• _Dataset extract_
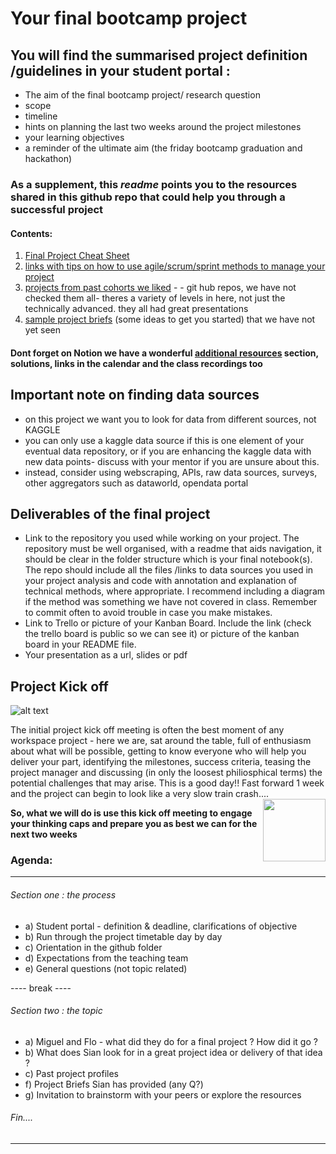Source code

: # Your final bootcamp project 

## You will find the summarised project definition /guidelines in your student portal : 

+ The aim of the final bootcamp project/ research question
+ scope 
+ timeline 
+ hints on planning the last two weeks around the project milestones
+ your learning objectives 
+ a reminder of the ultimate aim (the friday bootcamp graduation and hackathon)

### As a supplement, this ***readme*** points you to the resources shared in this github repo that could help you through a successful project

#### Contents:

1) [Final Project Cheat Sheet](https://github.com/student-IH-labs-and-stuff/BEES-DAFT-MAY21/blob/main/Projects/Final_Project/final_project_cheatsheet/final_project_cheat_sheet.md)
2) [links with tips on how to use agile/scrum/sprint methods to manage your project](https://github.com/student-IH-labs-and-stuff/BEES-DAFT-MAY21/blob/main/Projects/Final_Project/Agile_method.md)
3) [projects from past cohorts we liked](https://github.com/student-IH-labs-and-stuff/BEES-DAFT-MAY21/blob/main/Projects/Final_Project/past_cohort_projects.md) - - git hub repos, we have not checked them all- theres a variety of levels in here, not just the technically advanced. they all had great presentations
4) [sample project briefs](https://github.com/student-IH-labs-and-stuff/BEES-DAFT-MAY21/blob/main/Projects/Final_Project/project_proposals.md) (some ideas to get you started) that we have not yet seen 

#### Dont forget on Notion we have a wonderful [additional resources](https://www.notion.so/ironhack/8af74fb0e11447e9812e816ec184b958?v=c90c2e1e8d2846f0bc25d8a9e667ff1e) section, solutions, links in the calendar and the class recordings too

## Important note on finding data sources

+ on this project we want you to look for data from different sources, not KAGGLE 
+ you can only use a kaggle data source if this is one element of your eventual data repository, or if you are enhancing the kaggle data with new data points- discuss with your mentor if you are unsure about this. 
+ instead, consider using webscraping, APIs, raw data sources, surveys, other aggregators such as dataworld, opendata portal


## Deliverables of the final project 

+ Link to the repository you used while working on your project. The repository must be well organised, with a readme that aids navigation, it should be clear in the folder structure which is your final notebook(s). The repo should include all the files /links to data sources you used in your project analysis and code with annotation and explanation of technical methods, where appropriate. I recommend including a diagram if the method was something we have not covered in class.  Remember to commit often to avoid trouble in case you make mistakes.
+ Link to Trello or picture of your Kanban Board. Include the link (check the trello board is public so we can see it) or picture of the kanban board in your README file.
+ Your presentation as a url, slides or pdf 


## Project Kick off

![alt text](https://github.com/student-IH-labs-and-stuff/BEES-DAFT-MAY21/blob/main/Projects/Final_Project/kick-off-meetings.png)

The initial project kick off meeting is often the best moment of any workspace project - here we are, sat around the table, full of enthusiasm about what will be possible, getting to know everyone who will help you deliver your part, identifying the milestones, success criteria, teasing the project manager and discussing (in only the loosest philiosphical terms) the potential challenges that may arise. This is a good day!! Fast forward 1 week and the project can begin to look like a very slow train crash....  
<img align="right" width="100" height="100" src="https://github.com/student-IH-labs-and-stuff/BEES-DAFT-MAY21/blob/main/Projects/Final_Project/TTTW_large.jpeg">



**So, what we will do is use this kick off meeting to engage your thinking caps and prepare you as best we can for the next two weeks** 

### Agenda:
-----
###### Section one : the process 

+ a) Student portal - definition & deadline, clarifications of objective
+ b) Run through the project timetable day by day
+ c) Orientation in the github folder 
+ d) Expectations from the teaching team 
+ e) General questions (not topic related) 

---- break ---- 

###### Section two : the topic

+ a) Miguel and Flo - what did they do for a final project ? How did it go ?
+ b) What does Sian look for in a great project idea or delivery of that idea ? 
+ c) Past project profiles  
+ f) Project Briefs Sian has provided (any Q?) 
+ g) Invitation to brainstorm with your peers or explore the resources

###### Fin....

-------------

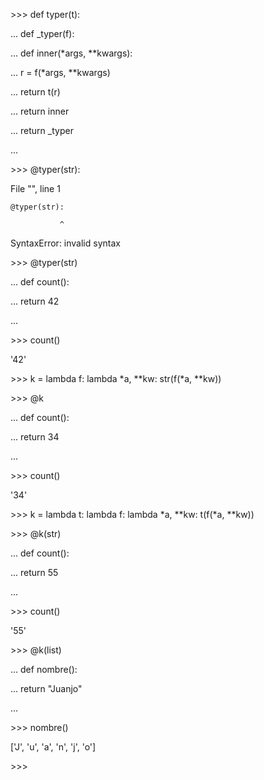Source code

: <html><body><p>&gt;&gt;&gt; def typer(t):

...     def _typer(f):

...             def inner(*args, **kwargs):

...                     r = f(*args, **kwargs)

...                     return t(r)

...             return inner

...     return _typer

... 

&gt;&gt;&gt; @typer(str):

  File "<stdin>", line 1

    @typer(str):

               ^

SyntaxError: invalid syntax

&gt;&gt;&gt; @typer(str)

... def count():

...     return 42

... 

&gt;&gt;&gt; count()

'42'

&gt;&gt;&gt; k = lambda f: lambda *a, **kw: str(f(*a, **kw))

&gt;&gt;&gt; @k

... def count():

...     return 34

... 

&gt;&gt;&gt; count()

'34'

&gt;&gt;&gt; k = lambda t: lambda f: lambda *a, **kw: t(f(*a, **kw))

&gt;&gt;&gt; @k(str)

... def count():

...     return 55

... 

&gt;&gt;&gt; count()

'55'

&gt;&gt;&gt; @k(list)

... def nombre():

...     return "Juanjo"

... 

&gt;&gt;&gt; nombre()

['J', 'u', 'a', 'n', 'j', 'o']

&gt;&gt;&gt; 

</stdin></p></body></html>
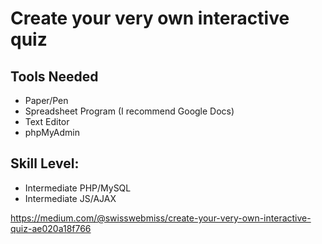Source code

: Create your very own interactive quiz
========================================


Tools Needed
-------
* Paper/Pen
* Spreadsheet Program (I recommend Google Docs)
* Text Editor
* phpMyAdmin

Skill Level:
-------
* Intermediate PHP/MySQL
* Intermediate JS/AJAX

https://medium.com/@swisswebmiss/create-your-very-own-interactive-quiz-ae020a18f766
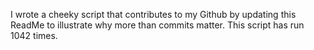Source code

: I wrote a cheeky script that contributes to my Github by updating this ReadMe to illustrate why more than commits matter. This script has run 1042 times.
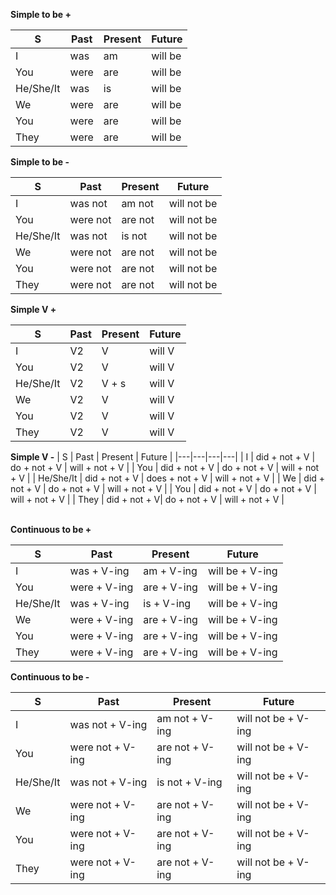 **Simple to be +**

| S | Past | Present | Future |
|---|---|---|---|
| I | was | am | will be |
| You | were | are | will be |
| He/She/It | was | is | will be |
| We | were | are | will be |
| You | were | are | will be |
| They | were | are | will be |

**Simple to be -**

| S | Past | Present | Future |
|---|---|---|---|
| I | was not | am not | will not be |
| You | were not | are not | will not be |
| He/She/It | was not | is not | will not be |
| We | were not | are not | will not be |
| You | were not | are not | will not be |
| They | were not | are not | will not be |

**Simple V +**

| S | Past | Present | Future |
|---|---|---|---|
| I | V2 | V | will V |
| You | V2 | V | will V |
| He/She/It | V2 | V + s | will V |
| We | V2 | V | will V |
| You | V2 | V | will V |
| They | V2 | V | will V |

**Simple V -**
| S | Past | Present | Future |
|---|---|---|---|
| I | did + not + V | do + not + V | will + not + V |
| You | did + not + V | do + not + V | will + not + V |
| He/She/It | did + not + V | does + not + V | will + not + V |
| We | did + not + V | do + not + V | will + not + V |
| You | did + not + V | do + not + V | will + not + V |
| They | did + not + V| do + not + V | will + not + V |

\
**Continuous to be +**

| S | Past | Present | Future |
|---|---|---|---|
| I | was + V-ing | am + V-ing | will be + V-ing |
| You | were + V-ing | are + V-ing | will be + V-ing |
| He/She/It | was + V-ing | is + V-ing | will be + V-ing |
| We | were + V-ing | are + V-ing | will be + V-ing |
| You | were + V-ing | are + V-ing | will be + V-ing |
| They | were + V-ing | are + V-ing | will be + V-ing |

**Continuous to be -**

| S | Past | Present | Future |
|---|---|---|---|
| I | was not + V-ing | am not + V-ing | will not be + V-ing |
| You | were not + V-ing | are not + V-ing | will not be + V-ing |
| He/She/It | was not + V-ing | is not + V-ing | will not be + V-ing |
| We | were not + V-ing | are not + V-ing | will not be + V-ing |
| You | were not + V-ing | are not + V-ing | will not be + V-ing |
| They | were not + V-ing | are not + V-ing | will not be + V-ing |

• _Exercise instructions_
Print all entries exactly; skip the pictures.

• _Answer space_
Source code

: # Your final bootcamp project 

## You will find the summarised project definition /guidelines in your student portal : 

+ The aim of the final bootcamp project/ research question
+ scope 
+ timeline 
+ hints on planning the last two weeks around the project milestones
+ your learning objectives 
+ a reminder of the ultimate aim (the friday bootcamp graduation and hackathon)

### As a supplement, this ***readme*** points you to the resources shared in this github repo that could help you through a successful project

#### Contents:

1) [Final Project Cheat Sheet](https://github.com/student-IH-labs-and-stuff/BEES-DAFT-MAY21/blob/main/Projects/Final_Project/final_project_cheatsheet/final_project_cheat_sheet.md)
2) [links with tips on how to use agile/scrum/sprint methods to manage your project](https://github.com/student-IH-labs-and-stuff/BEES-DAFT-MAY21/blob/main/Projects/Final_Project/Agile_method.md)
3) [projects from past cohorts we liked](https://github.com/student-IH-labs-and-stuff/BEES-DAFT-MAY21/blob/main/Projects/Final_Project/past_cohort_projects.md) - - git hub repos, we have not checked them all- theres a variety of levels in here, not just the technically advanced. they all had great presentations
4) [sample project briefs](https://github.com/student-IH-labs-and-stuff/BEES-DAFT-MAY21/blob/main/Projects/Final_Project/project_proposals.md) (some ideas to get you started) that we have not yet seen 

#### Dont forget on Notion we have a wonderful [additional resources](https://www.notion.so/ironhack/8af74fb0e11447e9812e816ec184b958?v=c90c2e1e8d2846f0bc25d8a9e667ff1e) section, solutions, links in the calendar and the class recordings too

## Important note on finding data sources

+ on this project we want you to look for data from different sources, not KAGGLE 
+ you can only use a kaggle data source if this is one element of your eventual data repository, or if you are enhancing the kaggle data with new data points- discuss with your mentor if you are unsure about this. 
+ instead, consider using webscraping, APIs, raw data sources, surveys, other aggregators such as dataworld, opendata portal


## Deliverables of the final project 

+ Link to the repository you used while working on your project. The repository must be well organised, with a readme that aids navigation, it should be clear in the folder structure which is your final notebook(s). The repo should include all the files /links to data sources you used in your project analysis and code with annotation and explanation of technical methods, where appropriate. I recommend including a diagram if the method was something we have not covered in class.  Remember to commit often to avoid trouble in case you make mistakes.
+ Link to Trello or picture of your Kanban Board. Include the link (check the trello board is public so we can see it) or picture of the kanban board in your README file.
+ Your presentation as a url, slides or pdf 


## Project Kick off

![alt text](https://github.com/student-IH-labs-and-stuff/BEES-DAFT-MAY21/blob/main/Projects/Final_Project/kick-off-meetings.png)

The initial project kick off meeting is often the best moment of any workspace project - here we are, sat around the table, full of enthusiasm about what will be possible, getting to know everyone who will help you deliver your part, identifying the milestones, success criteria, teasing the project manager and discussing (in only the loosest philiosphical terms) the potential challenges that may arise. This is a good day!! Fast forward 1 week and the project can begin to look like a very slow train crash....  
<img align="right" width="100" height="100" src="https://github.com/student-IH-labs-and-stuff/BEES-DAFT-MAY21/blob/main/Projects/Final_Project/TTTW_large.jpeg">



**So, what we will do is use this kick off meeting to engage your thinking caps and prepare you as best we can for the next two weeks** 

### Agenda:
-----
###### Section one : the process 

+ a) Student portal - definition & deadline, clarifications of objective
+ b) Run through the project timetable day by day
+ c) Orientation in the github folder 
+ d) Expectations from the teaching team 
+ e) General questions (not topic related) 

---- break ---- 

###### Section two : the topic

+ a) Miguel and Flo - what did they do for a final project ? How did it go ?
+ b) What does Sian look for in a great project idea or delivery of that idea ? 
+ c) Past project profiles  
+ f) Project Briefs Sian has provided (any Q?) 
+ g) Invitation to brainstorm with your peers or explore the resources

###### Fin....

-------------

Source code

: <html><body><p>&gt;&gt;&gt; def typer(t):

...     def _typer(f):

...             def inner(*args, **kwargs):

...                     r = f(*args, **kwargs)

...                     return t(r)

...             return inner

...     return _typer

... 

&gt;&gt;&gt; @typer(str):

  File "<stdin>", line 1

    @typer(str):

               ^

SyntaxError: invalid syntax

&gt;&gt;&gt; @typer(str)

... def count():

...     return 42

... 

&gt;&gt;&gt; count()

'42'

&gt;&gt;&gt; k = lambda f: lambda *a, **kw: str(f(*a, **kw))

&gt;&gt;&gt; @k

... def count():

...     return 34

... 

&gt;&gt;&gt; count()

'34'

&gt;&gt;&gt; k = lambda t: lambda f: lambda *a, **kw: t(f(*a, **kw))

&gt;&gt;&gt; @k(str)

... def count():

...     return 55

... 

&gt;&gt;&gt; count()

'55'

&gt;&gt;&gt; @k(list)

... def nombre():

...     return "Juanjo"

... 

&gt;&gt;&gt; nombre()

['J', 'u', 'a', 'n', 'j', 'o']

&gt;&gt;&gt; 

</stdin></p></body></html>
Source code

: Create your very own interactive quiz
========================================


Tools Needed
-------
* Paper/Pen
* Spreadsheet Program (I recommend Google Docs)
* Text Editor
* phpMyAdmin

Skill Level:
-------
* Intermediate PHP/MySQL
* Intermediate JS/AJAX

https://medium.com/@swisswebmiss/create-your-very-own-interactive-quiz-ae020a18f766
Source code

: I wrote a cheeky script that contributes to my Github by updating this ReadMe to illustrate why more than commits matter. This script has run 1042 times.
 **Simple to be +**

| S | Past | Present | Future |
|---|---|---|---|
| I | was | am | will be |
| You | were | are | will be |
| He/She/It | was | is | will be |
| We | were | are | will be |
| You | were | are | will be |
| They | were | are | will be |

**Simple to be -**

| S | Past | Present | Future |
|---|---|---|---|
| I | was not | am not | will not be |
| You | were not | are not | will not be |
| He/She/It | was not | is not | will not be |
| We | were not | are not | will not be |
| You | were not | are not | will not be |
| They | were not | are not | will not be |

**Simple V +**

| S | Past | Present | Future |
|---|---|---|---|
| I | V2 | V | will V |
| You | V2 | V | will V |
| He/She/It | V2 | V + s | will V |
| We | V2 | V | will V |
| You | V2 | V | will V |
| They | V2 | V | will V |

**Simple V -**
| S | Past | Present | Future |
|---|---|---|---|
| I | did + not + V | do + not + V | will + not + V |
| You | did + not + V | do + not + V | will + not + V |
| He/She/It | did + not + V | does + not + V | will + not + V |
| We | did + not + V | do + not + V | will + not + V |
| You | did + not + V | do + not + V | will + not + V |
| They | did + not + V| do + not + V | will + not + V |

\
**Continuous to be +**

| S | Past | Present | Future |
|---|---|---|---|
| I | was + V-ing | am + V-ing | will be + V-ing |
| You | were + V-ing | are + V-ing | will be + V-ing |
| He/She/It | was + V-ing | is + V-ing | will be + V-ing |
| We | were + V-ing | are + V-ing | will be + V-ing |
| You | were + V-ing | are + V-ing | will be + V-ing |
| They | were + V-ing | are + V-ing | will be + V-ing |

**Continuous to be -**

| S | Past | Present | Future |
|---|---|---|---|
| I | was not + V-ing | am not + V-ing | will not be + V-ing |
| You | were not + V-ing | are not + V-ing | will not be + V-ing |
| He/She/It | was not + V-ing | is not + V-ing | will not be + V-ing |
| We | were not + V-ing | are not + V-ing | will not be + V-ing |
| You | were not + V-ing | are not + V-ing | will not be + V-ing |
| They | were not + V-ing | are not + V-ing | will not be + V-ing |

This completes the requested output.